Können wir jetzt eher verstehen, dass nur ca. 20 % der Scheidungen von Männern eingereicht werden? Und ich bin mir ziemlich sicher, dass diese Männer bereits ein neues Weibchen zur Seite haben. Können wir jetzt verstehen, dass Männer unter Trennungen mehr leiden als Frauen, auch wenn Männer diese Gefühle verstecken, vielleicht mit Alkohol zuschütten? Können wir jetzt verstehen, dass Männer, die verwitwen, sich schnell eine neue Partnerin suchen, und dies, obwohl heute fast alle Männer kochen und bügeln können? Finden Witwer keine Frau mehr, so versandeln sie meist. Allein lebende Witwer liefern ein ganz anderes Bild als Witwen, die in der Regel sehr eigenständig und befriedigend ihr Leben meistern.
August Strindberg meint zu diesem Thema: „Sollte es wirklich einmal zu einem Kampf zwischen den Geschlechtern kommen, dann werden die Frauen siegen, weil die Männer die Frauen mehr lieben als die Frauen die Männer.“ Natürlich bleibt es offen, ob Männer liebesfähiger sind oder ob sie abhängiger sind.
Wie ist das bei Mädchen? Ihre Erfahrungen mit der Mutter sind die gleichen wie die der Buben. Aber Mädchen gehören ebenfalls zu dieser Kategorie der Lebensspenderinnen. Sie haben an sich selbst den nährenden Busen, sie haben in sich die Geborgenheit gebende Gebärmutter, in der Leben heranwachsen kann, und eine Vagina, aus der das Leben heraustreten kann. Schließlich ist die Vagina der Ort, aus dem wir alle gekommen sind. Der Ort, wo die Vertreibung aus dem Paradies erfolgte. Jetzt ist die Zeit der absoluten, bedingungslosen Liebe vorbei, von nun an sind wir auf der Schiene der Leistung. Hoffentlich erleben wir noch eine Zeit tiefer Liebe ohne Anforderungen, aber bald schon wird ein Lächeln, das Sitzen und Gehen, Worte wie Mama und Papa und und und ... von uns verlangt.

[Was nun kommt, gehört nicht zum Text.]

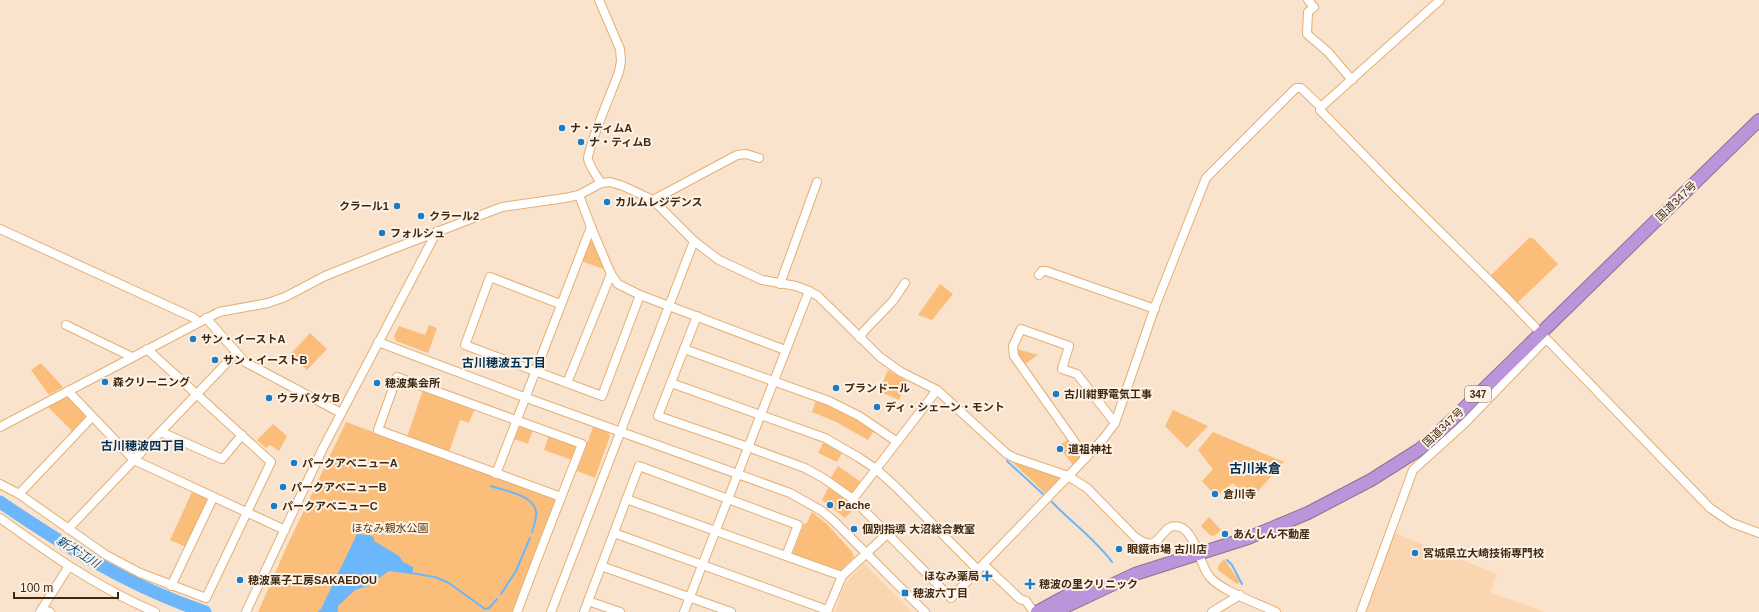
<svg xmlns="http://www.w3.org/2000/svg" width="1759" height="612" font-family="Helvetica,'Noto Sans JP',sans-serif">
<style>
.built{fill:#fad5af}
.green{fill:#fbbe7a}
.water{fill:#6cb6fb}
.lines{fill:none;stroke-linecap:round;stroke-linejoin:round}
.stream{stroke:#6cb6fb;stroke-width:2}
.river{stroke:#6cb6fb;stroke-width:13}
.minor-casing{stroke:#e4af75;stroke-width:10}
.highway-casing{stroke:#8f7094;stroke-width:14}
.minor{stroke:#fff;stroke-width:8}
.highway{stroke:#ba95da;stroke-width:12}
.poi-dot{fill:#197cc7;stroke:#fef2e7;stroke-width:1.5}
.labels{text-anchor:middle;stroke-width:4;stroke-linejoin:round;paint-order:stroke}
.shield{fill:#fef2e7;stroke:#786651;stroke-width:1}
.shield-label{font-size:10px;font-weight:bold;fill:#3f2a11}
.poi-label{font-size:11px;font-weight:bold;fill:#3f2a11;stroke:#fef2e7;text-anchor:start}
.street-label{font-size:11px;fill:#3f2a11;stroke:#fef2e7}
.park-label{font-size:11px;fill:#5a380c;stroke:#fef2e7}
.neighbourhood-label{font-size:12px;font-weight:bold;fill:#033256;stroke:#fef2e7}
.water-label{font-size:12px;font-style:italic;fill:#034f85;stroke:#fef2e7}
.quarter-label{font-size:13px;font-weight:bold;fill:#033256;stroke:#fef2e7}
</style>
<rect width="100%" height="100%" fill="#f9e3cc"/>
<!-- built -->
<g class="built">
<polygon points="1392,532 1497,574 1490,592 1544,612 1364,612"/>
<polygon points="864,563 912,612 835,612 845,584"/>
</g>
<!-- green -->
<g class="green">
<polygon points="1529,238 1533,238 1558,264 1516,304 1489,277"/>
<polygon points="588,242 595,242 606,270 581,261"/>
<polygon points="940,284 953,294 932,320 918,315"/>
<polygon points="429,325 437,328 428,353 396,341 394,336 399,326 425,335"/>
<polygon points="310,333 327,349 307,370 290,355"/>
<polygon points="1017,349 1038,355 1025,364 1018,354"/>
<polygon points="41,363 63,387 49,395 31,370"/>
<polygon points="888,370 908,382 899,400 879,391"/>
<polygon points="423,390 475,408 469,423 460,420 449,452 407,437"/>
<polygon points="64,396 70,398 85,416 84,419 73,432 47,406"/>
<polygon points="816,400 842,410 875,429 868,440 836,422 812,412"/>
<polygon points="1173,410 1208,426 1187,448 1165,426"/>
<polygon points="346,422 556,499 513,612 258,612 286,548"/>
<polygon points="273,424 287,436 279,451 270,445 266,448 257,440"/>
<polygon points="523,426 533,430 528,444 514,439 518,428"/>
<polygon points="593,427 608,432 610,436 595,478 577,471"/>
<polygon points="1213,432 1284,462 1250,500 1233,483 1216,497 1202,481 1213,469 1198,450"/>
<polygon points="549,435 575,445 577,449 572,460 544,450"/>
<polygon points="1069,439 1081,457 1074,466 1058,446"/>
<polygon points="824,441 843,451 837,462 818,453"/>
<polygon points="1011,461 1058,476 1059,479 1045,493"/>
<polygon points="838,466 861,482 854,492 849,492 830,479"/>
<polygon points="829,486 856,507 845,518 822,500"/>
<polygon points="192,492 209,499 186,547 170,540"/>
<polygon points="812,512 827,524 852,552 854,557 839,572 792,555 804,524 807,523"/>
<polygon points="1209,517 1221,530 1214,536 1210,535 1201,526"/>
<polygon points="1224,559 1240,582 1237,584 1218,570 1218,566"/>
</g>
<!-- water -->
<polygon class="water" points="357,534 370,535 374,538 374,541 399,556 403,562 413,567 413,571 411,574 389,571 368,586 355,590 338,606 338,612 317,612 321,609"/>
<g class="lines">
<!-- stream -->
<g class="stream">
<polyline points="1007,461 1043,494"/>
<path d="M491,486C504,491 532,494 536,511C537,518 534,525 532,532"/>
<path d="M1052,502C1072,523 1095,539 1112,562"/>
<polyline points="1227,560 1232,565 1242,584"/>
<polyline points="411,573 435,577 449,583 485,609 489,608 497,599"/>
<polyline points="501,594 516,571 530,538"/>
</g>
<!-- river -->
<path class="river" d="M0,502C66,547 129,586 205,612"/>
<!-- minor casing -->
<g class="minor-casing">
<g id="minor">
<path d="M599,0L620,49L621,61L619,72C614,86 587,149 588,159C590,168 597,176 601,183"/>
<polyline points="1308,0 1314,7 1308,12 1307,34 1328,52 1352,80"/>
<polyline points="1321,107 1320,110 1394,186 1504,295 1710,508 1732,523 1759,533"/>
<polyline points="579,195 591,227 611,274 618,284 640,295 785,350"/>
<polyline points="653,200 737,155 746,154 759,158"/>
<polyline points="0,229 192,317 199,322"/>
<polyline points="1039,275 1042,271 1046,271 1155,309"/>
<polyline points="780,284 817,182"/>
<polyline points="560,304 490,277 465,345 602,396 640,295"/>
<polyline points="697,316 658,416 748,447 805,468 823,478 853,499 951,598 1076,468 1104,438 1115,423 1156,304 1206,178 1296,88 1301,88 1321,107 1440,0"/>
<polyline points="206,318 245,362 341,413"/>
<polyline points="66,325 132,357"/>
<polyline points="860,338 864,331 893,301 905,283"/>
<polyline points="378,342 524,397 790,493 822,511 835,522 925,612"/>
<polyline points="684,349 829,401 859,416 896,441"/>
<polyline points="567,383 611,274"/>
<polyline points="671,383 825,438 858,457 876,469 897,488 978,570"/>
<polyline points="68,391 134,460 285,530"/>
<polyline points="92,417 19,494 106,555 140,573 206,598 271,462 147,349"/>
<path d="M0,427L219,312L268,303L285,297L325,276L390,250L502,207L565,198L579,195L601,183L610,182L623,186L653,200L694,241L719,260L762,280L796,286L809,291L818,296L880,357L901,372L937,390L1007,454L1015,458L1068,476L1087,488L1135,537C1163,558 1159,520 1180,527C1195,532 1200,565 1209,576C1219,590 1259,604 1276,612"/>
<polyline points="161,432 222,459 242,435"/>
<polyline points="1086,458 1014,356 1013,346 1021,329 1069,346 1062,369 1077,374 1115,423"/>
<polyline points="496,474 591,227"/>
<polyline points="0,484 19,494"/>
<polyline points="626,499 842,576"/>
<polyline points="853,499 937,390"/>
<path d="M0,518C50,554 98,588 155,612"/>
<polyline points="68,529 236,353"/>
<polyline points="614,533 827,610"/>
<polyline points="984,565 1020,599 1026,601 1034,612"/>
<polyline points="601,566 731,612"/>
<polyline points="171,586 213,498"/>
<polyline points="588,601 620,612"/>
<polyline points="42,609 50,612"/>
<polyline points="40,612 69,566"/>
<polyline points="246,612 323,448 437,231"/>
<path d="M517,612C538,556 560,500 582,444L397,377L378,430L561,497"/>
<polyline points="551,612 694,241"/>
<polyline points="584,612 639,466 798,525 786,556"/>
<polyline points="684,612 809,291"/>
<polyline points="827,612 842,576 887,534"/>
<polyline points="1212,612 1240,595"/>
<polyline points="1361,612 1413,470 1465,423 1546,339"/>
</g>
</g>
<!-- highway casing -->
<g class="highway-casing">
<g id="highway">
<polyline points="1037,612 1068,595 1088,587"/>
<polyline points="1054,612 1135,574 1248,538 1308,513 1371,480 1420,449 1451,421 1759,120"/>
</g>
</g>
<!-- minor -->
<use href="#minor" class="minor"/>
<!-- highway -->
<use href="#highway" class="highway"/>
</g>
<!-- markers -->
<g class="poi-dot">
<circle cx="562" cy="128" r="4"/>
<circle cx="581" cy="142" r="4"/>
<circle cx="607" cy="202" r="4"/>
<circle cx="397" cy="206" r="4"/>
<circle cx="421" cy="216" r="4"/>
<circle cx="382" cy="233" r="4"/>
<circle cx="193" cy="339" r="4"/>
<circle cx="215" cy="360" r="4"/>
<circle cx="105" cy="382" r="4"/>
<circle cx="377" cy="383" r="4"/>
<circle cx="836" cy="388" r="4"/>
<circle cx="1056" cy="394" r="4"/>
<circle cx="269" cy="398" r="4"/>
<circle cx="877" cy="407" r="4"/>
<circle cx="1060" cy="449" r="4"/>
<circle cx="294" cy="463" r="4"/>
<circle cx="283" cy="487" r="4"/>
<circle cx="1215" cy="494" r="4"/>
<circle cx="830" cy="505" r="4"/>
<circle cx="274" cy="506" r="4"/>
<circle cx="854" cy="529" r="4"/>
<circle cx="1225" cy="534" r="4"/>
<circle cx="1119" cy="549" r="4"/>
<circle cx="1415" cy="553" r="4"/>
<path d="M985 570h4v4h4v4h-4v4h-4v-4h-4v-4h4z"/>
<circle cx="240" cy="580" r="4"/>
<path d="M1028 578h4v4h4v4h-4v4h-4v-4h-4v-4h4z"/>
<rect x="901" y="589" width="8" height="8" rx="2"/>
</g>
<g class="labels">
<!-- shield labels -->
<rect class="shield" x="1465" y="386" width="26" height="16" rx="3"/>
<g class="shield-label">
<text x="1478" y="398">347</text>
</g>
<!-- poi labels -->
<g class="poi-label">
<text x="570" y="132">ナ・ティムA</text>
<text x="589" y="146">ナ・ティムB</text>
<text x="615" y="206">カルムレジデンス</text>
<text x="389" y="210" text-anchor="end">クラール1</text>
<text x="429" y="220">クラール2</text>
<text x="390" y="237">フォルシュ</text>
<text x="201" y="343">サン・イーストA</text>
<text x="223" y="364">サン・イーストB</text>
<text x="113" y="386">森クリーニング</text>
<text x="385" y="387">穂波集会所</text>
<text x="844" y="392">プランドール</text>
<text x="1064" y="398">古川紺野電気工事</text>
<text x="277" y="402">ウラバタケB</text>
<text x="885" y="411">ディ・シェーン・モント</text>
<text x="1068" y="453">道祖神社</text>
<text x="302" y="467">パークアベニューA</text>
<text x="291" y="491">パークアベニューB</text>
<text x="1223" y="498">倉川寺</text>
<text x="838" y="509">Pache</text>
<text x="282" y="510">パークアベニューC</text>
<text x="862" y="533">個別指導 大沼総合教室</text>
<text x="1233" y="538">あんしん不動産</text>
<text x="1127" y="553">眼鏡市場 古川店</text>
<text x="1423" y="557">宮城県立大崎技術専門校</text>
<text x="979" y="580" text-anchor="end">ほなみ薬局</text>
<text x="248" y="584">穂波菓子工房SAKAEDOU</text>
<text x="1039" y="588">穂波の里クリニック</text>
<text x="913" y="597">穂波六丁目</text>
</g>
<!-- street labels -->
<g class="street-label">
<text transform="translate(1676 201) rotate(-44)" y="4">国道347号</text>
<text transform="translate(1443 427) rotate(-43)" y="4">国道347号</text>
</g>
<!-- park labels -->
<g class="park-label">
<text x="390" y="532">ほなみ親水公園</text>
</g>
<!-- neighbourhood labels -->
<g class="neighbourhood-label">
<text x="504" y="367">古川穂波五丁目</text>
<text x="143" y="450">古川穂波四丁目</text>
</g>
<!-- water labels -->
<g class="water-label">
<text transform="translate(78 552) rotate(32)" y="4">新大江川</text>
</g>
<!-- quarter labels -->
<g class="quarter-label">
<text x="1255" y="473">古川米倉</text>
</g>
</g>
<!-- scale -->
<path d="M14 592v6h104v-6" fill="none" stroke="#3f2a11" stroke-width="2"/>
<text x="20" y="592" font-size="12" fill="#3f2a11" stroke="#fef2e7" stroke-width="3" paint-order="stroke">100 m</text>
</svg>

Mädchen gehören somit von Anfang an zur Gruppe der Königinnen. Was Männer können, können sie auch, aber was sie in sich tragen, das Mysterium des Lebengebens, da sind die Männer draußen.
Die Begriffe „Königin“ und „König“ möchte ich an dieser Stelle einmal genauer betrachten. Meist meinen Märchen mit Königin eine Frau, die wirklich bei sich ist, ihr Leben lebt, ihre Begabungen und Fähigkeiten umsetzt und ganz sie selbst ist.
Niemand ist glücklicher und macht auch seine Umgebung glücklicher als ein solcher Mensch. Eine Prinzessin oder ein Königssohn ist erst auf dem Weg. Man kann dies an der Prinzessin im Froschkönig wahrnehmen, die noch dem Vater gehorcht, zumindest anfangs, oder am Königssohn in Aschenputtel, wo noch der Vater für ihn die Feste organisiert.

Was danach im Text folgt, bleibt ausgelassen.